Here’s what you need to know to make changes.

Honour Your Hunger Keeping your body fed when you are physically hungry may mean you have to start actively listening for and gauging your hunger. Use a hunger scale when you are thinking about eating that ranges from being completely empty to being so full that you feel physically ill. Are you hungry enough to eat an apple? If so, go ahead and eat the apple. If not, then you’re not quite hungry enough yet to eat. It will take some time for you to note your own hunger patterns and see how often you’re eating for reasons not related to physiological hunger.

Feel Your Fullness Be mindful of physiological signals that tell you that you’re no longer hungry. Learn to feel your fullness by abandoning the idea of needing to eat until your plate is clean. Instead, pause in the middle of eating and ask yourself the following questions:

  • Are you hungry enough to continue?

  • Do you feel satisfied?

  • Is the food enjoyable enough to merit any more bites or are you just eating because the food is there?

When you discover your fullness level, you can also identify whether that bite of food in your mouth should be your last one. At that point, do something to make it a conscious act, such as nudging your plate forward or putting your utensils or napkin on your plate.

Take Pleasure in Food We often overlook the true pleasure and satisfaction that can be found in the eating experience. Ask yourself, “What do I really want to eat?” Maybe that tub of off-brand ice cream that was on sale looks promising, but would a scoop of your favourite premium brand be more satisfying? Once you’ve determined what you really want to eat, be sure to eat without distraction in a pleasant environment. Place your food on a special plate to mark the occasion.

If you don’t love it, don’t eat it. If you do love it, be sure to savour the experience. Focus on the taste, texture and temperature. Stop when you feel full and satisfied. When we pay attention to our food, we take much more satisfaction in it and we become more aware of how much we’re putting into our bodies.

Curb Emotional Eating It’s not uncommon for people to turn instinctively to highly processed, sugary and fatty foods when stressed, sad, tired, upset or bored. According to the American Psychological Association, 38 percent of adults say they have overeaten or eaten unhealthy foods in the past month because of stress. Of those adults, 49 percent report feeling disappointed in themselves after eating the food. Forty-six percent say they also feel bad about their bodies after raiding the refrigerator.

Emotional eating can be a numbing, initially satisfying fix. But it will always be a temporary fix. Learning how to confront that cycle can ultimately lead us to a place where food is once again satisfying nourishment, not guilt-ridden punishment. Learning to differentiate between physical and emotional hunger takes practice. Here are five important distinctions to help you decipher whether you’re experiencing emotional or physical hunger:

  • Emotional hunger comes on suddenly; physical hunger occurs gradually.

  • When eating to fill an emotional need or void, you may crave a specific food, such as ice cream, and only that food will meet your need. When you eat to fill a physical need, you’re more open to a variety of options.

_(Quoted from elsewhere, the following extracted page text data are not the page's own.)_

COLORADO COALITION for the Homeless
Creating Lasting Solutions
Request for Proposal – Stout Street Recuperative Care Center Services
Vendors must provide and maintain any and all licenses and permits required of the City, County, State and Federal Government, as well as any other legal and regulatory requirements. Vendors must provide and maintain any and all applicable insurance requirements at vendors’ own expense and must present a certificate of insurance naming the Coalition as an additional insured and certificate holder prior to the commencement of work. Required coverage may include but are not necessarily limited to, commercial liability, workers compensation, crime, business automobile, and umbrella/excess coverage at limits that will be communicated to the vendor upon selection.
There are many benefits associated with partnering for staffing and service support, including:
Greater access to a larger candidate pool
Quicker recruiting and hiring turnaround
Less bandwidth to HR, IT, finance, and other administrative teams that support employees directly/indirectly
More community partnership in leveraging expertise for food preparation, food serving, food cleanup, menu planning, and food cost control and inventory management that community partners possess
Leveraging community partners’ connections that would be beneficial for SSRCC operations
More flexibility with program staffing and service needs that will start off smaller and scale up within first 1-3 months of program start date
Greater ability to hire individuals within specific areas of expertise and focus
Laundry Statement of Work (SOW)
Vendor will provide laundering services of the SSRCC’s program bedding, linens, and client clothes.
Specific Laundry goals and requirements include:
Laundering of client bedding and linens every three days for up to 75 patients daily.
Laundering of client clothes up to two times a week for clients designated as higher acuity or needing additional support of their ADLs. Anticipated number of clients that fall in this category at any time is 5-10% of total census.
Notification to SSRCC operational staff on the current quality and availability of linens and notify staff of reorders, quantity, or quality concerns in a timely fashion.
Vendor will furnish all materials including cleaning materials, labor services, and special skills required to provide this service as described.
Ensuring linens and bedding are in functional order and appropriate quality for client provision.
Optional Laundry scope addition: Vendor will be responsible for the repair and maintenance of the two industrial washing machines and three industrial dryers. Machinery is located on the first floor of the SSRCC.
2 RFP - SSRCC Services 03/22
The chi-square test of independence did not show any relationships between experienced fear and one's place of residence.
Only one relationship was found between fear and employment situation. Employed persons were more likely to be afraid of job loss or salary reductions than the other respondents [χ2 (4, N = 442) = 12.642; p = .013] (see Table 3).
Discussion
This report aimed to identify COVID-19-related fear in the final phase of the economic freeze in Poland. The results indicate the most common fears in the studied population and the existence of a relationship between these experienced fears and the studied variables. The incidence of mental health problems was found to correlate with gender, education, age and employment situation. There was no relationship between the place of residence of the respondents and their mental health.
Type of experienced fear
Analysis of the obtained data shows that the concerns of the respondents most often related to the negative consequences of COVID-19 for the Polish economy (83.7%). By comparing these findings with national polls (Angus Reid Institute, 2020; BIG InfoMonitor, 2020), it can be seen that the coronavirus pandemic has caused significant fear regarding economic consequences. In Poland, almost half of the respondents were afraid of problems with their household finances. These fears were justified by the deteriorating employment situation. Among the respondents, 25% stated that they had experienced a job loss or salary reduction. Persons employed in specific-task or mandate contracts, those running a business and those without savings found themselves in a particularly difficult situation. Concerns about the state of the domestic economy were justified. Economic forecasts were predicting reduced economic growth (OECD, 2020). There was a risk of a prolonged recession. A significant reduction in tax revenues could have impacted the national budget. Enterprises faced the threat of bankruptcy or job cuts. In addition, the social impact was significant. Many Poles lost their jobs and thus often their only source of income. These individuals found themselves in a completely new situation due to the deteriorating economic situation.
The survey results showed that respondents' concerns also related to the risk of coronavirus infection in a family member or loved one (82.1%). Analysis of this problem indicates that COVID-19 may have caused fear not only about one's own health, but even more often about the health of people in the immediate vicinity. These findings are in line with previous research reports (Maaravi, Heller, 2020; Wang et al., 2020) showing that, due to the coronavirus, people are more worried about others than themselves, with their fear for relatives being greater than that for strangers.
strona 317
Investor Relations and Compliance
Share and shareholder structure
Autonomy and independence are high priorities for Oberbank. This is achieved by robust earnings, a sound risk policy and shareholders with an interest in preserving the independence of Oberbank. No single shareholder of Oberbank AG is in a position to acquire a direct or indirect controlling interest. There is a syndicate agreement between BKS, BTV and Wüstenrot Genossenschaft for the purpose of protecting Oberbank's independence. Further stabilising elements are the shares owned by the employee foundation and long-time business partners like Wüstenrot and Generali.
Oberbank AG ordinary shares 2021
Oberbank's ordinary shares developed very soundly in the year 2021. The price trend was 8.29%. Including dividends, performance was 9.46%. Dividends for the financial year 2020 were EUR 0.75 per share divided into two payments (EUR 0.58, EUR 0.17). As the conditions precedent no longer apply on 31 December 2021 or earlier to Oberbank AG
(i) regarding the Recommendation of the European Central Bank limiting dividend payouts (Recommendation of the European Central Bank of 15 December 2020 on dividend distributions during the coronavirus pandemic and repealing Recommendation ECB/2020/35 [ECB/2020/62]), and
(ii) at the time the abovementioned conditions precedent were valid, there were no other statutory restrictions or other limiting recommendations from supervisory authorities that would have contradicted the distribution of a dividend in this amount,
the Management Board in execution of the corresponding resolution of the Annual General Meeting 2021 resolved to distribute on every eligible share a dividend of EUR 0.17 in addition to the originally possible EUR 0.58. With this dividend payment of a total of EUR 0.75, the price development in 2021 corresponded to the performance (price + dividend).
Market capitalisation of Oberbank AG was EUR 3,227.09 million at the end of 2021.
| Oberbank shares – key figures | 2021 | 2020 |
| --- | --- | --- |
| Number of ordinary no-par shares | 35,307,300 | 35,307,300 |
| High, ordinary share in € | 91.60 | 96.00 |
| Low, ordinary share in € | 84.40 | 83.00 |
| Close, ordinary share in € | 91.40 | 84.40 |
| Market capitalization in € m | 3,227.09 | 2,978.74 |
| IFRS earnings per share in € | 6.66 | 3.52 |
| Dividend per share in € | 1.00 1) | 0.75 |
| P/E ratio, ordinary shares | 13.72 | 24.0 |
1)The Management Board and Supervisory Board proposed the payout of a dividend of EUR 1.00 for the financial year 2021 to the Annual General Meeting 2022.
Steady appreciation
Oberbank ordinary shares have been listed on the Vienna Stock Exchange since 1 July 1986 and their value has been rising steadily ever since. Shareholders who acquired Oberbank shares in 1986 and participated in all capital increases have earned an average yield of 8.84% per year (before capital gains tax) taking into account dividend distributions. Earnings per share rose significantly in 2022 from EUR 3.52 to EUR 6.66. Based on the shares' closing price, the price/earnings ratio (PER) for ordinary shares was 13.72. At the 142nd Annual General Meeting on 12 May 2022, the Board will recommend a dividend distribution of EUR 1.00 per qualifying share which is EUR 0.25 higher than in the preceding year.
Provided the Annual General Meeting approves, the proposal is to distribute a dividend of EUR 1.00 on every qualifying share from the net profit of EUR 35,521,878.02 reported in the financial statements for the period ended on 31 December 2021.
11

  • Emotional hunger feels like it needs to be satisfied instantly with the food that you’re craving, whereas physical hunger can wait.

  • You may continue to eat well beyond the point of physical fullness when using food to address an emotional need. For physical hunger, you’re much more likely to stop when full.

  • Emotional eating is significantly more likely to result in feelings of guilt than eating to satisfy physical hunger.

One of the best tactics for curbing emotional eating is to use the HALT technique. This is a series of questions to ask yourself when you are tempted to eat:

H – Am I Hungry? A – Am I Angry? L – Am I Lonely? T – Am I Tired?

Sometimes, the need may be deeper or more challenging to address if it’s dealing with sadness, anger or loneliness. Consult a therapist to help you work through these issues. It takes time, awareness and practice to become a mindful eater, but it’s worth the investment.